A storage strategy with the goal of saving everything all the time and forever is prohibitively expensive to execute, and probably unnecessary. An efficient and effective data protection strategy is based on a realistic understanding of what the enterprise can afford to lose.
Assessing tolerance for loss is critical to understanding the business value of data stored on primary storage tiers as well as longer term storage for archiving. Info-Tech sees increasing convergence between the management of backup and archiving; however, the two are not the same.
- Backup is the creation of a secondary copy of primary online and nearline data so that the data can be restored in the event of loss.
- Archiving is the creation of a primary copy of secondary data that needs to be kept for a period of time for historical, regulatory, or business continuity (such as charter documents, licenses, etc.) reasons.

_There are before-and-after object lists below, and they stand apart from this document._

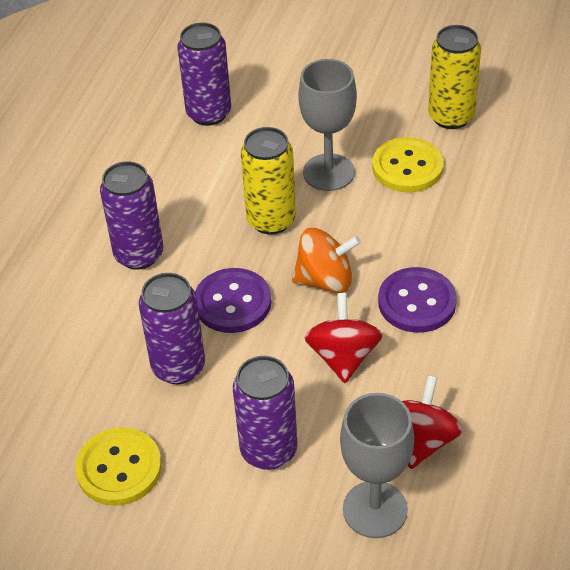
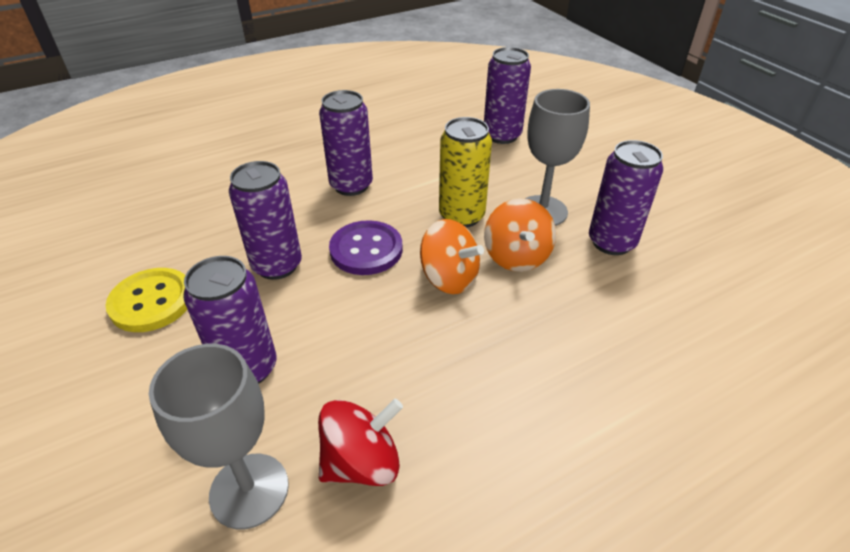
camera: 40 degrees right, 5 degrees down
(343, 356) = (391, 342): red spinning top -> none
(353, 227) = (516, 256): none -> orange spinning top
(407, 167) = (611, 242): yellow button -> purple can
(417, 302) = (501, 343): purple button -> none
(451, 117) = (691, 229): yellow can -> none

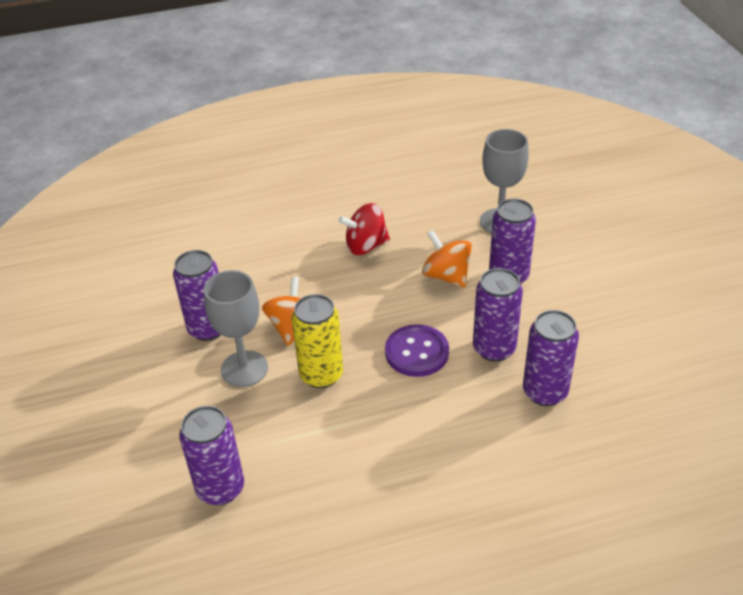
camera: 165 degrees left, 0 degrees up
(152, 302) = (590, 331): yellow button -> none
(351, 185) = (420, 432): purple can -> purple can (545, 392)
(362, 462) = (440, 225): red spinning top -> red spinning top (366, 246)
(449, 278) = (355, 317): orange spinning top -> orange spinning top (446, 276)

Note that an archive, as the primary copy of archival data, will likely require its own secondary copy. In other words, the archive will require backup.
Loss Tolerance and Backup
Info-Tech recommends that all investigation of backup solutions be preceded by a careful assessment of the business value of what is being backed up, as well as the establishment of Recovery Time Objectives (RTO) and Recovery Point Objectives (RPO). For more information, refer to the McLean Report research note, “Backup Strategy: Start with a Business Needs Assessment.”

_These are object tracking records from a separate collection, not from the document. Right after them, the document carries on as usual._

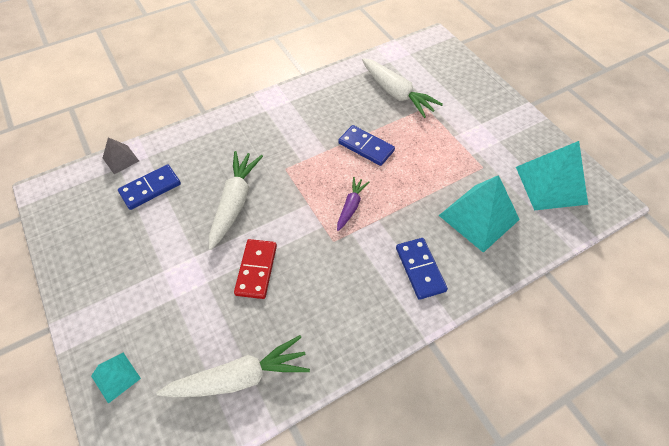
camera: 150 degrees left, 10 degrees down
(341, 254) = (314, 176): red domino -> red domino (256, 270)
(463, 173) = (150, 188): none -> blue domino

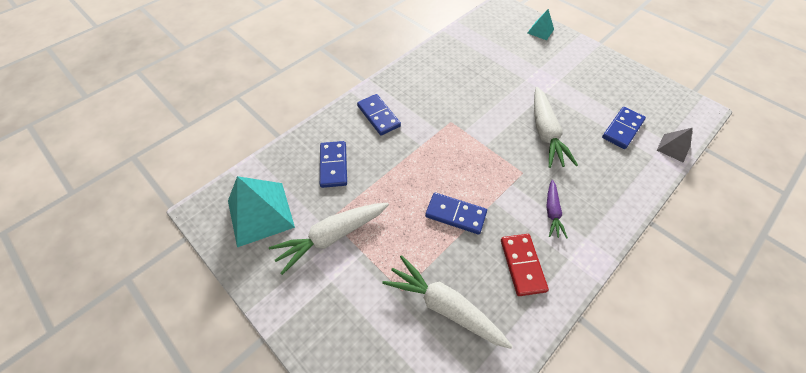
camera: 165 degrees right, 0 degrees up
(240, 377) = (473, 43): white carrot -> white carrot (331, 237)
(256, 270) = (497, 92): red domino -> red domino (522, 265)
(351, 206) = (447, 151): purple carrot -> purple carrot (552, 212)
(479, 217) = (333, 165): turquoise pyramid -> blue domino

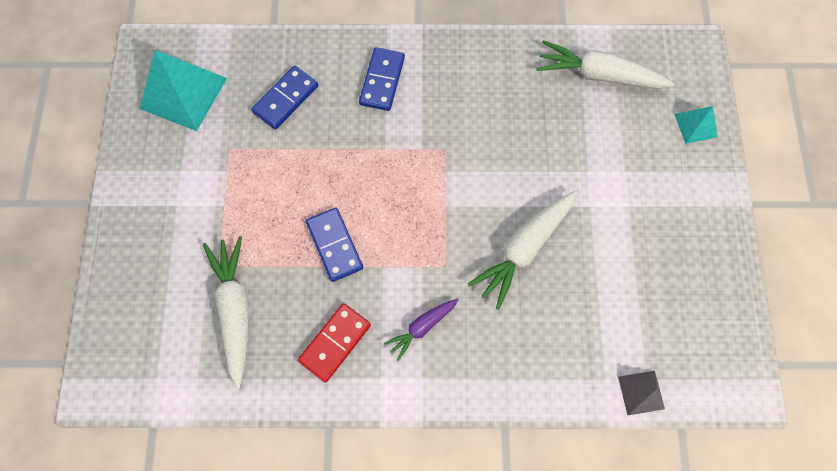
camera: 45 degrees right, 15 degrees up
(331, 237) = (214, 167): white carrot -> white carrot (598, 75)
(622, 129) = (614, 322): blue domino -> none

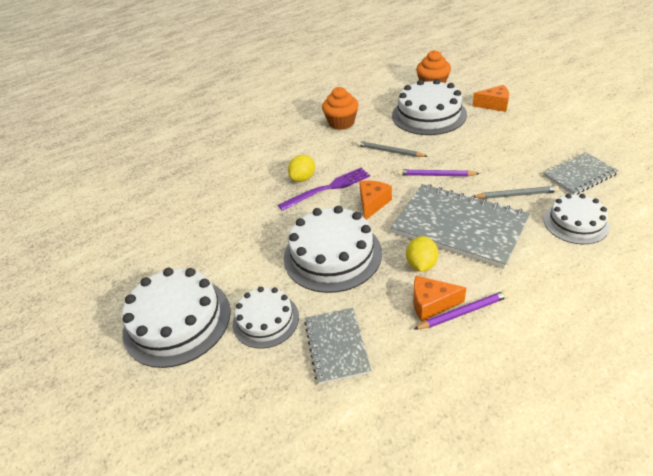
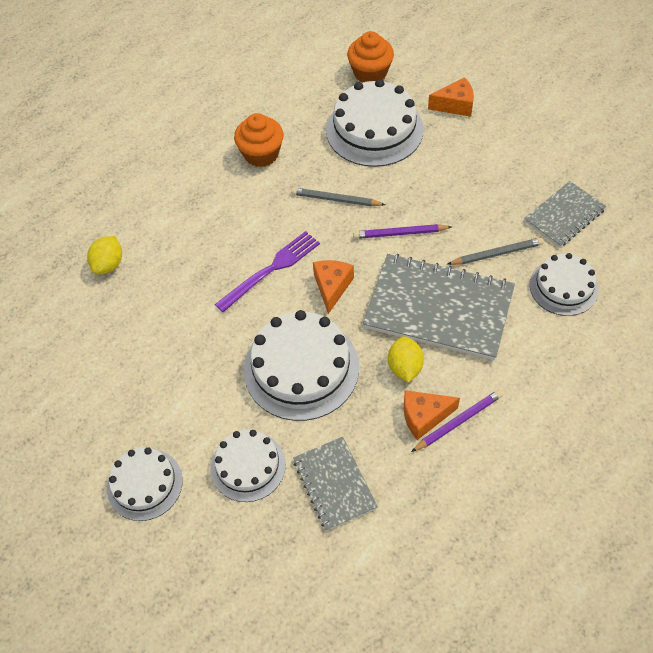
camera: 15 degrees left, 15 degrees up
(177, 320) = (144, 484): white cake -> white cake, size x0.61
(303, 178) = (235, 256): yellow lemon -> yellow lemon (109, 264)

A starting point for assessing the short and long-term business value of any data is to ask: What would happen if we were to lose this data? This question can be broken down further into permanent and temporary scenarios:
- What would be the cost of losing this data permanently?

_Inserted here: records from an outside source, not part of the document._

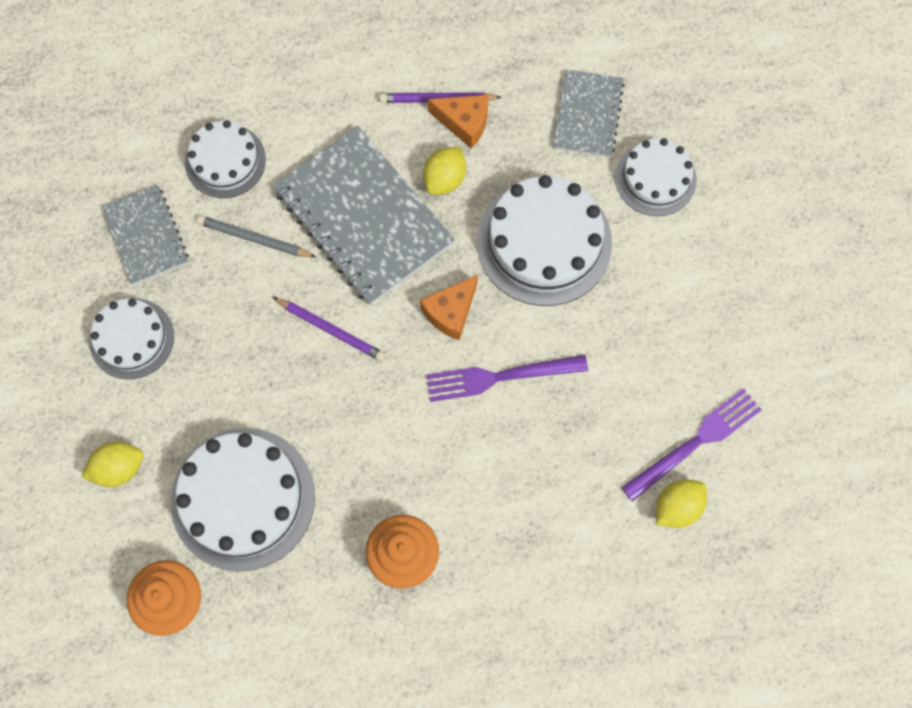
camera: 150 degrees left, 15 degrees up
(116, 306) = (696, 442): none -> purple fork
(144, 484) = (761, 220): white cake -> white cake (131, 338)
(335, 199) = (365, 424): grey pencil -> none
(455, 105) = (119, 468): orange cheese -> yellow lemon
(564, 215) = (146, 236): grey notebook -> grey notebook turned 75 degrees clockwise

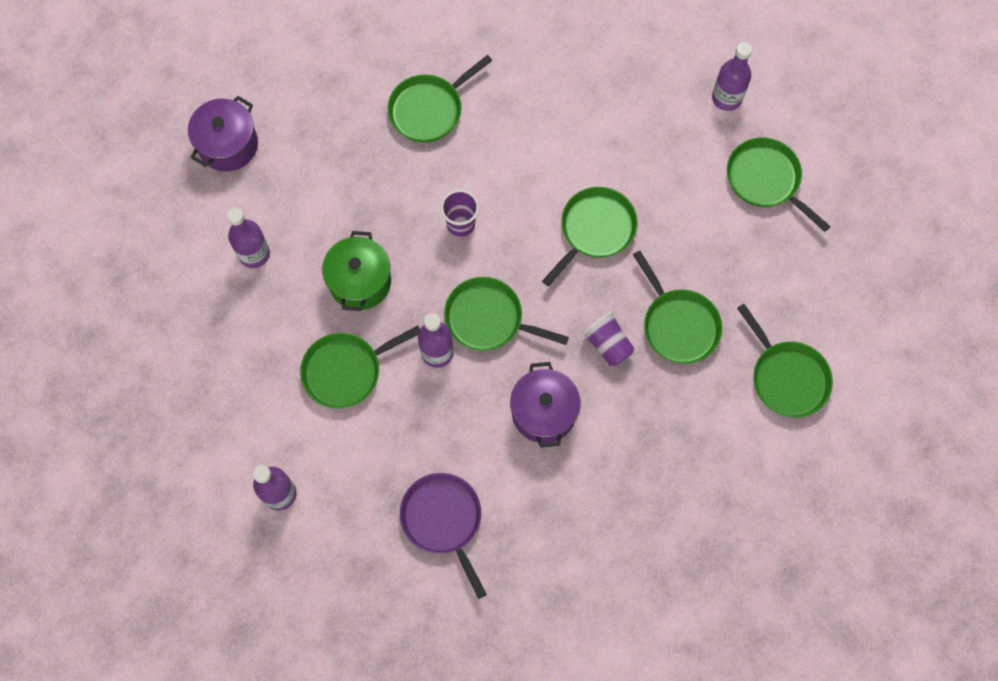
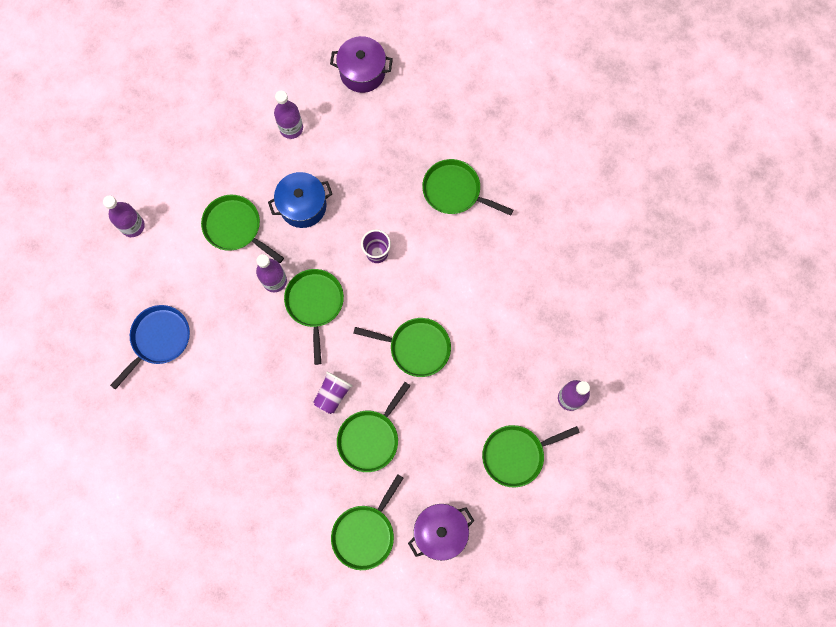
camera: 65 degrees right, 5 degrees up
(360, 281) = (303, 206): green pot -> blue pot
(443, 520) = (159, 339): purple pan -> blue pan
(544, 412) = (263, 372): purple pot -> purple pot (440, 531)
(765, 180) = (516, 455): green pan -> green pan turned 135 degrees counterclockwise

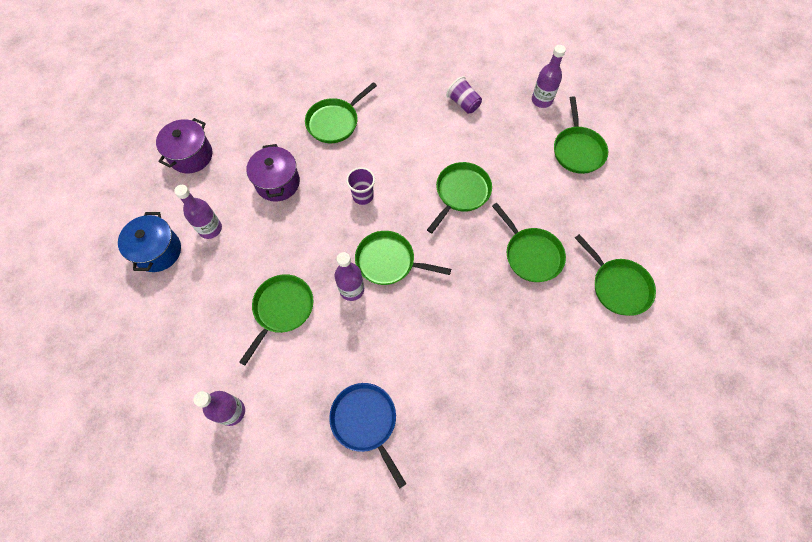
camera: 70 degrees left, 10 degrees down
(235, 227) = (282, 309): green pan -> green pan turned 150 degrees clockwise
(303, 206) = (290, 242): blue pot -> blue pot (158, 251)
(332, 394) = (480, 273): purple cup -> purple cup (463, 103)
(440, 531) = (630, 225): purple pot -> purple pot (277, 183)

- If we temporarily lose access to this data, how long can we tolerate its absence?
For primary storage, the question of loss tolerance figures prominently in business continuity and disaster recovery. A day's work in a personal folder, for example, might be an acceptable loss. Tolerance for loss of key transactional data that enables a core business process will be very low.
RTO relates to how long a temporary loss of data can be tolerated. RPO comes out of the assessment of what permanent data loss can be tolerated. If data is copied via point in time snapshot twice daily, for example, it has a maximum restore point of 12 hours previous to the data loss.
For some high value transactional data, this may not be sufficient. A more fine-grained copying method such as continuous data protection (CDP) allows for a much tighter restore point and less potential data loss. The decision to invest in CDP solutions for a given data set is therefore based on a low tolerance for loss.
Loss Tolerance and Archiving
Archived data is stored safely for a reason. In recent years, with increased regulation and new rules for civil procedure, those reasons have multiplied. With that multiplication has come demands for ever more storage capacity. For more information, refer to the McLean Report research notes, “E-Discovery: What It Is and How It Affects IT” and “Use International Standards as a First Step Towards Records Management.”
An archive has been likened to a corporate memory bank. However here, as with backup, a key question is not what needs to be remembered but what the enterprise can afford to forget. Defining an instance of data or a document as a necessary record again poses the question, what is the potential cost of losing this?
In some cases – such as inappropriate personal files being stored on corporate assets – there may be little cost in “forgetting” but a large potential liability in “remembering.”
As with backup there is also a question of time sensitivity. With backup the question of time centers around how long can we do without? With archiving, the question is how long can we tolerate keeping this record? When an expiry date is reached on a specific piece of archived data (say five to seven years) how do we go about losing it?
Key Takeaways
- Knowing what needs to be saved includes knowing what can be lost. Assessing the business value of data involves asking the “what if” question about loss. Backup systems, for example, assume that there will be loss in certain instances. Investment level in data protection should be driven by loss tolerance – i.e. higher availability and recoverability for lower tolerance for loss.
- The business has to be involved. Data protection planning has to involve the business because the data owners know best what can be lost. For the long-term memory of a corporate archive, the senior level and legal counsel has to be involved. In many cases, the question is avoided with the admonition to just keep everything. Senior decision makers need to understand the cost and potential liabilities of doing so.
- Disk is cheap but storage (can be) expensive. “Just keeping everything all the time and forever” can be seen as an easier alternative because disk is cheap and getting cheaper. However, ensuring enterprise-level availability and recoverability of primary data storage and security and recoverability of archival records has significant software and labor costs. Controlling these costs requires careful consideration of what needs to be stored and for how long.
Bottom Line
Data protection strategy typically focuses on saving data from corruption, physical damage to media, and accidental or inappropriate deletion. Data protection strategy is really about figuring out what the enterprise can afford to lose. Knowing what loss can be tolerated is key to assessing the business value of data in primary storage and secondary archive.